## [SET OF TASKS]
1. In the article about Brazil's Senate and the Armenian genocide, which three kinds of contributions does the resolution credit to descendants of genocide survivors in Brazil?
2. Quote the article about Brazil's Senate and the Armenian genocide from "Brazil’s upper house" to "40,000 ethnic Armenians.".
3. Write the next part of the article about Brazil's Senate and the Armenian genocide, starting after its final sentence.
-- TEXT follows --
Armenia - Armenians visit the Tsitsernakabert memorial complex to mark the 100th anniversary of the Armenian genocide in Ottoman Turkey, Yerevan, 24Apr2015.
Armenia - Armenians visit the Tsitsernakabert memorial complex to mark the 100th anniversary of the Armenian genocide in Ottoman Turkey, Yerevan, 24Apr2015.

Brazil’s upper house of parliament, the Federal Senate, has joined 23 countries around the world in officially recognizing the 1915 Armenian genocide in the Ottoman Empire.

The Brazilian Senate described the slaughter of some 1.5 million Armenians as genocide in a “motion of solidarity with the Armenian people” that was approved by 55 of its 81 members on Tuesday.

The resolution pays tribute to the victims and praises descendants of the genocide survivors who had taken refuge in Brazil for their “economic, social and cultural” contributions to Latin America’s largest nation. Brazil is now home to more than 40,000 ethnic Armenians.

The resolution was drafted by two senators representing the main opposition Brazilian Social Democratic Party (PSDB). One of them, Aloysio Nunes Ferreira, reportedly urged Turkey to stop denying that the World War One-era mass killings and deportations of Armenians constituted genocide.
-- TEXT concluded --
-- DATASET CONTENT follows --
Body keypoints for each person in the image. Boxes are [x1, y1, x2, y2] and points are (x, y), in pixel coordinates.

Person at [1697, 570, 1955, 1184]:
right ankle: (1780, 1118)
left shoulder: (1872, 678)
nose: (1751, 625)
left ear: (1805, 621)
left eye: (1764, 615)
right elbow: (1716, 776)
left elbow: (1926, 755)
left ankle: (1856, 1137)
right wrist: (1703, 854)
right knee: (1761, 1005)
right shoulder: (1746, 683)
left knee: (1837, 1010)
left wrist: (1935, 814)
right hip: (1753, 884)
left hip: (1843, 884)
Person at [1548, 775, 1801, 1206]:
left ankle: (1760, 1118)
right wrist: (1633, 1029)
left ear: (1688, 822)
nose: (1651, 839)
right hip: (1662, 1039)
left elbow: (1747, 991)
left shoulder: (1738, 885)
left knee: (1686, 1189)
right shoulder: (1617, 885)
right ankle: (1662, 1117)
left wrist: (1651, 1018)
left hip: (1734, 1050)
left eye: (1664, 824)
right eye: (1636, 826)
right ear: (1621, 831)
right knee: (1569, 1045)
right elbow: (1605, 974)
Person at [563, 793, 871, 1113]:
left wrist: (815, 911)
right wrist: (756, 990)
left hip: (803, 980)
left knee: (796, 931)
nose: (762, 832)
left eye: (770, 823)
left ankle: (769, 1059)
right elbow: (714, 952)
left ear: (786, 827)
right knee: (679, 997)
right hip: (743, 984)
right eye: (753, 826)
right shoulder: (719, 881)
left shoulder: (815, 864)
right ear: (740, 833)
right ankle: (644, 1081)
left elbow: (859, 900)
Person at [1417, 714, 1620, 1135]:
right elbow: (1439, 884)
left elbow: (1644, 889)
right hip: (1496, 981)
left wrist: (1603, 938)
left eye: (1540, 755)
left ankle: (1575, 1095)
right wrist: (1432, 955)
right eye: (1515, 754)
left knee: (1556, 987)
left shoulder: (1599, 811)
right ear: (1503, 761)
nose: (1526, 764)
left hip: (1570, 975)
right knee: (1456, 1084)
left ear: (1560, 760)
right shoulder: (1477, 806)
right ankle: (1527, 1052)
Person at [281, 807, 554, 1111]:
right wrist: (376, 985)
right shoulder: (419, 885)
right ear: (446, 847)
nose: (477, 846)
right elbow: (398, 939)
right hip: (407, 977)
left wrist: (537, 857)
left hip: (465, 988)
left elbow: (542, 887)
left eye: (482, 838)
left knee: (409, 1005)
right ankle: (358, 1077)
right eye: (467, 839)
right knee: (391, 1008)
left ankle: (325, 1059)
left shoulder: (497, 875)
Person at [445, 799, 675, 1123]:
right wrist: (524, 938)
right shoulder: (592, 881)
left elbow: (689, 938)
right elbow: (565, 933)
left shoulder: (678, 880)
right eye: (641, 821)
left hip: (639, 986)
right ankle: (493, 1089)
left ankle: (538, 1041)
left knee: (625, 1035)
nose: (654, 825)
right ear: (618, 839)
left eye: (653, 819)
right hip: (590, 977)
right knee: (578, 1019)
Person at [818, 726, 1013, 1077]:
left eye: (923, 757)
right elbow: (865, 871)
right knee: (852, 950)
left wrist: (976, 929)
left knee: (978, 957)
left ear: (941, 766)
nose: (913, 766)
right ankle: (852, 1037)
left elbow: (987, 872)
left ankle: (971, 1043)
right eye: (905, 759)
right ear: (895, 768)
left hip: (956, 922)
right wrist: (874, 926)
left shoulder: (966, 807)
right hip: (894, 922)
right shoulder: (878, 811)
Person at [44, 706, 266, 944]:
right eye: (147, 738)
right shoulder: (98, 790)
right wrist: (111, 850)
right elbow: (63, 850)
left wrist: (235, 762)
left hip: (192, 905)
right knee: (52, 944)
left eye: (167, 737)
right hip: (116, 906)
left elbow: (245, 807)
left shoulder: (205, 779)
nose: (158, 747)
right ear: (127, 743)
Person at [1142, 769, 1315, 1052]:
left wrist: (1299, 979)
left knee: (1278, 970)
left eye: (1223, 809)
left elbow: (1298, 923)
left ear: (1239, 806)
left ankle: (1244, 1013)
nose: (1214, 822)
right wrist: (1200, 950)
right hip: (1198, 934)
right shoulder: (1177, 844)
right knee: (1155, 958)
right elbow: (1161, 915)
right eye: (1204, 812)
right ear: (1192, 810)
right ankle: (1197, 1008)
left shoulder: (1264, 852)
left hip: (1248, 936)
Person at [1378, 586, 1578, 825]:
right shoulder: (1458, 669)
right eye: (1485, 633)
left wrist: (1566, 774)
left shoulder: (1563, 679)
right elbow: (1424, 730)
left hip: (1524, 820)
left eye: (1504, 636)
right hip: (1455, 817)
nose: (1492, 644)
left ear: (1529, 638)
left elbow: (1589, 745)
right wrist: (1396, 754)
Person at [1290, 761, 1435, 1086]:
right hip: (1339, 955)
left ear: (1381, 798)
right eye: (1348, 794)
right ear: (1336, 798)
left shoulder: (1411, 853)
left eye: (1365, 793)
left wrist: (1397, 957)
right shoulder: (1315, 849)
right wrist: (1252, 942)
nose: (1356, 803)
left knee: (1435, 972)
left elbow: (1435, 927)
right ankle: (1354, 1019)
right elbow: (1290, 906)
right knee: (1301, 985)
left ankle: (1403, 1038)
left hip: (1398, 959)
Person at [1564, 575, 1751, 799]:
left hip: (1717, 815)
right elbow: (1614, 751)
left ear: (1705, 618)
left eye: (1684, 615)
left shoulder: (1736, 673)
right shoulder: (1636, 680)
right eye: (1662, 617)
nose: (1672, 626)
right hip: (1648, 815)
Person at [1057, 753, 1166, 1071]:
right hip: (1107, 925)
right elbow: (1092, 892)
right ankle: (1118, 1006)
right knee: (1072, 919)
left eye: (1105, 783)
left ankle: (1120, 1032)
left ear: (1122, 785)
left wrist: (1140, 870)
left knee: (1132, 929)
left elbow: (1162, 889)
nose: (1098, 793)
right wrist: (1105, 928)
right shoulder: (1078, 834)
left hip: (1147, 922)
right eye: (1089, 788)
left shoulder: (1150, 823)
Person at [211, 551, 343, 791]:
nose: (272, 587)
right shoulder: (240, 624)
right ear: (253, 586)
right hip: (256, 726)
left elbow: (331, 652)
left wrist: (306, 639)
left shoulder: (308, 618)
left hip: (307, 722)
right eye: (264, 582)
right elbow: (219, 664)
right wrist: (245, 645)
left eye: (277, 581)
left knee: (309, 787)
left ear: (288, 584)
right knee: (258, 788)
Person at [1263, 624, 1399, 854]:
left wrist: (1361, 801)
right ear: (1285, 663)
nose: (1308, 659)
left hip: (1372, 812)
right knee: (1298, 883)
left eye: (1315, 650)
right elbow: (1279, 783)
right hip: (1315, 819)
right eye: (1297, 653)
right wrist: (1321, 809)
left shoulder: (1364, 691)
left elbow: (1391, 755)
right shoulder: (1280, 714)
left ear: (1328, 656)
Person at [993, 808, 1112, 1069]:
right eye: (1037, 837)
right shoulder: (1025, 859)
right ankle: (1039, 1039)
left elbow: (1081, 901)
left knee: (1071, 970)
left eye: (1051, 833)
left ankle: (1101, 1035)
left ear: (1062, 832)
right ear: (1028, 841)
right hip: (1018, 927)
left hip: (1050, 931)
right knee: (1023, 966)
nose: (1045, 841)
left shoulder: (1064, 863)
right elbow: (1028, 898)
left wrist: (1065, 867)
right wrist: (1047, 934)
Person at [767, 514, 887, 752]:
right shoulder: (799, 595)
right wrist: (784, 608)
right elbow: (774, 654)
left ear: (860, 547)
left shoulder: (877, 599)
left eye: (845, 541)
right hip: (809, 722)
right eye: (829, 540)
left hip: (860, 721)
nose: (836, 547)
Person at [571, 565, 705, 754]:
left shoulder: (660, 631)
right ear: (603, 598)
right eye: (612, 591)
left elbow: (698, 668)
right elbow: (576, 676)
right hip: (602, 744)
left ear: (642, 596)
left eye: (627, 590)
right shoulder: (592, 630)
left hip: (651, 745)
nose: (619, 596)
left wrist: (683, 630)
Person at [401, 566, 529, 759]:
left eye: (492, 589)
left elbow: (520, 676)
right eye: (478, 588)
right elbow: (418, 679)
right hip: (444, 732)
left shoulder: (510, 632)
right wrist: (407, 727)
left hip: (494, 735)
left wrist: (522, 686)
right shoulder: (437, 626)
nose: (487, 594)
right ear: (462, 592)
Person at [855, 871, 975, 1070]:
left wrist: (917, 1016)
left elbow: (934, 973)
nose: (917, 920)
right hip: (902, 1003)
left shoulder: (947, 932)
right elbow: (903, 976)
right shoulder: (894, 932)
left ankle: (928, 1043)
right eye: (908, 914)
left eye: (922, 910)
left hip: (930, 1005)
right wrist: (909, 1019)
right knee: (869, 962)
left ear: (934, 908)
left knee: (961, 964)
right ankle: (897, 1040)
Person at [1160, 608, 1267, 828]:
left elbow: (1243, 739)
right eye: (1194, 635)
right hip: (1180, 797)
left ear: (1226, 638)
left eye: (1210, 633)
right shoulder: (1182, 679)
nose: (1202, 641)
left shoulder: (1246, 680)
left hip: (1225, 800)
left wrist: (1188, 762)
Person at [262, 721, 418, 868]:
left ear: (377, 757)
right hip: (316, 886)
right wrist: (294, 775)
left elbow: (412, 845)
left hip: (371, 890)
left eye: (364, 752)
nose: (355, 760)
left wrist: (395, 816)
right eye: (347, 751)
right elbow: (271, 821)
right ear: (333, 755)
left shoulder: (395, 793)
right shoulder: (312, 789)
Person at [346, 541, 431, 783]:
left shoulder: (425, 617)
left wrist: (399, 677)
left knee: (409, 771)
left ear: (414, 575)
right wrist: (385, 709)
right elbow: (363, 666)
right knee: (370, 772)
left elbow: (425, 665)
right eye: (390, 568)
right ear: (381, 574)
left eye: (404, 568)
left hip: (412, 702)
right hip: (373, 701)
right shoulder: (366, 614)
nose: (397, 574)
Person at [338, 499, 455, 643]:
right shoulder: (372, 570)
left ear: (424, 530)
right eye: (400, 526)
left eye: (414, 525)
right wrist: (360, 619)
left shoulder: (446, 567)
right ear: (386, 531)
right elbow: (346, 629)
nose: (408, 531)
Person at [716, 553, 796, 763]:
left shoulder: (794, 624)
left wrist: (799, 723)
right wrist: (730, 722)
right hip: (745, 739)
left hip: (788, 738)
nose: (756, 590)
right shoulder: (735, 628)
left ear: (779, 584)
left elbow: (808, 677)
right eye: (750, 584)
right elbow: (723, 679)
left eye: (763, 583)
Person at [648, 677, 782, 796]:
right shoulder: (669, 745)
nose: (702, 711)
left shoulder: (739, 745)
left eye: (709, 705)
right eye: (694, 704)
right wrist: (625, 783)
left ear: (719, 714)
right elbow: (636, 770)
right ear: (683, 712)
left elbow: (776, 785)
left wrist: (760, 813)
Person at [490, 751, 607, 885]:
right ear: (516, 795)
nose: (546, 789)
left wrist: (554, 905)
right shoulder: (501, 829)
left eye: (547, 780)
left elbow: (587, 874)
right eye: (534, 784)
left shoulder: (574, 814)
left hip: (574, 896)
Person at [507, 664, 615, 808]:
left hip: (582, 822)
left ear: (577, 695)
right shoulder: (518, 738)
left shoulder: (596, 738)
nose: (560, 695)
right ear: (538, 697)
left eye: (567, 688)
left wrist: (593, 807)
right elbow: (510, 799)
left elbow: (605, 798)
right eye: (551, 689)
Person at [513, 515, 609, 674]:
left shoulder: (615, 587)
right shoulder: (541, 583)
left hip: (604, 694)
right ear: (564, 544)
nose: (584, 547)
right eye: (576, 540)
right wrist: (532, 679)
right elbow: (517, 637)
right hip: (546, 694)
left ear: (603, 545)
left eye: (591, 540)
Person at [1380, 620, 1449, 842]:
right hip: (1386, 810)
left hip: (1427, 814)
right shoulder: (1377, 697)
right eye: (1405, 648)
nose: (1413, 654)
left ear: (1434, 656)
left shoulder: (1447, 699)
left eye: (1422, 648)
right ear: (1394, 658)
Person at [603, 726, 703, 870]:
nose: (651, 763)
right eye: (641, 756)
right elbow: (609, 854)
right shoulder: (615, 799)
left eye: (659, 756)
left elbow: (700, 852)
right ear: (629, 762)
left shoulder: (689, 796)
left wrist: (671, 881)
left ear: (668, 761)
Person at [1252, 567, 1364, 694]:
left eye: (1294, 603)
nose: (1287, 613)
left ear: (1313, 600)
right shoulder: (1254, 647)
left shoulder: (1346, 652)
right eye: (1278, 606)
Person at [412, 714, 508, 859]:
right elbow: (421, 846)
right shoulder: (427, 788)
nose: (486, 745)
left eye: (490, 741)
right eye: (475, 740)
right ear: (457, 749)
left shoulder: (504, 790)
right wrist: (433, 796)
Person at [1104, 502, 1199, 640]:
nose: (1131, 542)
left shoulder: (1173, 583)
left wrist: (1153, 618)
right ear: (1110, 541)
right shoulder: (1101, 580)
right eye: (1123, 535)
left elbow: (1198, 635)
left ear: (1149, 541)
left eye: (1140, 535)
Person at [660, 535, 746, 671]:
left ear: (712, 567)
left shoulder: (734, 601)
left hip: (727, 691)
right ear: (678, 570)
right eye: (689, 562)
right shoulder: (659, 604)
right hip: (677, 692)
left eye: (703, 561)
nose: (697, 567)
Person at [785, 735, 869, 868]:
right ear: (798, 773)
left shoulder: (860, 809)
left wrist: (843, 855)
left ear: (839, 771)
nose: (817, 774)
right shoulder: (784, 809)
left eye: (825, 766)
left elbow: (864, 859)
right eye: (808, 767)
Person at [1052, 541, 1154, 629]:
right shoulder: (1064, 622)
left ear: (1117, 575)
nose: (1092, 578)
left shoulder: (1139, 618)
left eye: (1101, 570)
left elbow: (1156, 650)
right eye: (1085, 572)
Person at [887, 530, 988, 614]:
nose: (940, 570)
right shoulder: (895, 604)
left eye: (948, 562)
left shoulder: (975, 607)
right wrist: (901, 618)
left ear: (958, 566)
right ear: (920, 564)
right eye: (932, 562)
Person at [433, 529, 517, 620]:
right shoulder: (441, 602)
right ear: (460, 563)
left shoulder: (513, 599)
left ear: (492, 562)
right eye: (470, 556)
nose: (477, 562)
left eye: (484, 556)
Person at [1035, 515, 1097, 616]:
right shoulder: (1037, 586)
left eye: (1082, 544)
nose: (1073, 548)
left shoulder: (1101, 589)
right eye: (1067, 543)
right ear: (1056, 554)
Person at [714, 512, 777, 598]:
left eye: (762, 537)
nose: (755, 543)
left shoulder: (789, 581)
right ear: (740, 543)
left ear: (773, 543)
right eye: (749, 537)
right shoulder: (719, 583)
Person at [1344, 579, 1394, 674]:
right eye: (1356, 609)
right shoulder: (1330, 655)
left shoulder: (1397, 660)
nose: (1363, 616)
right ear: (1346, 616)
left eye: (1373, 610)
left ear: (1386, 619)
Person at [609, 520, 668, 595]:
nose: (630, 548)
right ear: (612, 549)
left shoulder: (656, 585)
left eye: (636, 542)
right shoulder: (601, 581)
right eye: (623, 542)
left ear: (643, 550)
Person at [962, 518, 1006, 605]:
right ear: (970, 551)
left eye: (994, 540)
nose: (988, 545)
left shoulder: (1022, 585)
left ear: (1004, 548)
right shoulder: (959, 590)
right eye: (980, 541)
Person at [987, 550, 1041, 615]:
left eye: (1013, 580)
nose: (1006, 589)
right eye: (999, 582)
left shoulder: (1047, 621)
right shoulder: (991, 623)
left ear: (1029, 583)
-- DATASET CONTENT concluded --
## [RESPONSES IN ORDER]
1. Economic, social and cultural.

2.
Brazil’s upper house of parliament, the Federal Senate, has joined 23 countries around the world in officially recognizing the 1915 Armenian genocide in the Ottoman Empire.

The Brazilian Senate described the slaughter of some 1.5 million Armenians as genocide in a “motion of solidarity with the Armenian people” that was approved by 55 of its 81 members on Tuesday.

The resolution pays tribute to the victims and praises descendants of the genocide survivors who had taken refuge in Brazil for their “economic, social and cultural” contributions to Latin America’s largest nation. Brazil is now home to more than 40,000 ethnic Armenians.

3.
Armenia welcomed the resolution even before it was formally passed by the Brazilian senators. Foreign Minister Edward Nalbandian issued a special statement to that effect on Friday.

“I can reaffirm that Armenia welcomes the decision made by the Brazilian Senate,” Nalbandian told reporters on Wednesday.

The Turkish government did not react to the resolution as of Wednesday evening.

It recalled Turkey’s ambassadors to Austria and Luxembourg to Ankara for consultations recently after the parliaments of the two European states recognized the Armenian genocide with similar resolutions. The Turkish ambassador to the Vatican was likewise withdrawn in late April in protest against Pope Francis’s description of the 1915 massacres as “the first genocide of the 20th century.”

The 23 countries that have recognized the genocide also include Brazil’s neighbors Argentina, Uruguay, Venezuela and Bolivia as well as another South American nation, Chile.